Hay todavía rescoldos, en ciertas batallas dialécticas en torno a la educación, de este tercer problema, si bien resulta difícil negar que el derecho a la enseñanza (a recibirla e impartirla) no es del poder, sino del ciudadano, y que su regulación práctica debe respetar este principio, perfectamente compatible con una escuela pública potente y de calidad; que no es lo mismo que una escuela burocratizada e ineficiente, pues modelos de organizar lo público hay muchos (les invito a que examinen si después de cursar 10 años de Inglés nuestros egresados de 4º de ESO dominan realmente el Inglés).
Pero los dos primeros problemas de Azaña siguen existiendo: cuestión autonómica, cuestión social. Cierto que ahora se plantean de otra manera. Lo que entonces implicaba dar satisfacción a dos o tres regiones separatistas, ahora supone organizar un estado donde toda región demanda su esfera de autogobierno; café para todos, incluso si no es la misma calidad de café, o algunos llevan leche y otros son descafeinados. Y la cuestión social, con un campo vacío y unas ciudades repletas, no es hoy esencialmente la propiedad agraria, sino la inclusión urbana, la protección de los mayores, la evitación de la pobreza, la integración de inmigrantes.

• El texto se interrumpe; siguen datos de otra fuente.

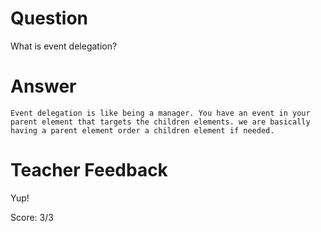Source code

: # Question
What is event delegation?

# Answer
    Event delegation is like being a manager. You have an event in your parent element that targets the children elements. we are basically having a parent element order a children element if needed. 

# Teacher Feedback

Yup!

Score: 3/3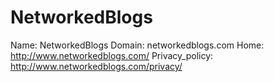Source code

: 
# NetworkedBlogs

Name: NetworkedBlogs
Domain: networkedblogs.com
Home: http://www.networkedblogs.com/
Privacy_policy: http://www.networkedblogs.com/privacy/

En Cantabria continuamos mirando hacia estos temas con una especie de anacrónica fijación: quejas contra la educación concertada, suspicacias autonómicas, y dudas sobre el lazo que une prosperidad y solidaridad (¿se puede repartir lo que no existe?). Y bien está que hablemos de ello. Sin embargo, no pasamos de Azaña en tal caso. Solo llegaremos a nuestro propio tiempo de reflexión cuando añadamos la dimensión europea. Lo que nos distingue de la época de Azaña (pero nos une todavía al ideario de José Ortega y Gasset, mucho más profundo y generoso, y por ello adelantado a su tiempo) es la construcción de una Europa política coherente.
Y hay que reconocer que, desde aquel tiempo ya lejano en que el eurodiputado Jesús Cabezón recorría nuestra región predicando Europa, o reclutando excursiones didácticas a Estrasburgo, no ha vuelto a existir en nuestra tierra ninguna voz importante que apueste por Europa y que diga lo que Cantabria quiere aportar a ese proceso. Aunque los grandes retos del presente necesariamente se abordan en el marco de la UE, nuestros discursos siguen siendo marcadamente localistas y de vuelo corto. Parece que, a la hora de proponer, Europa nos rodea pero no nos incluye. Y esto es más grave todavía en las jóvenes generaciones de políticos regionales, virtualmente mudos al respecto. Pero solo con claridad sobre Europa dotaremos de la debida actualización a los tres problemas azañistas: la articulación interna de España, la solidaridad entre personas, y un espíritu de libre pensamiento que no es hoy especialmente amenazado desde Roma, sino desde otras muchas instancias de coacción cotidiana. Quizá la inquisición no ha desaparecido, sino que solo se ha desamortizado y digitalizado.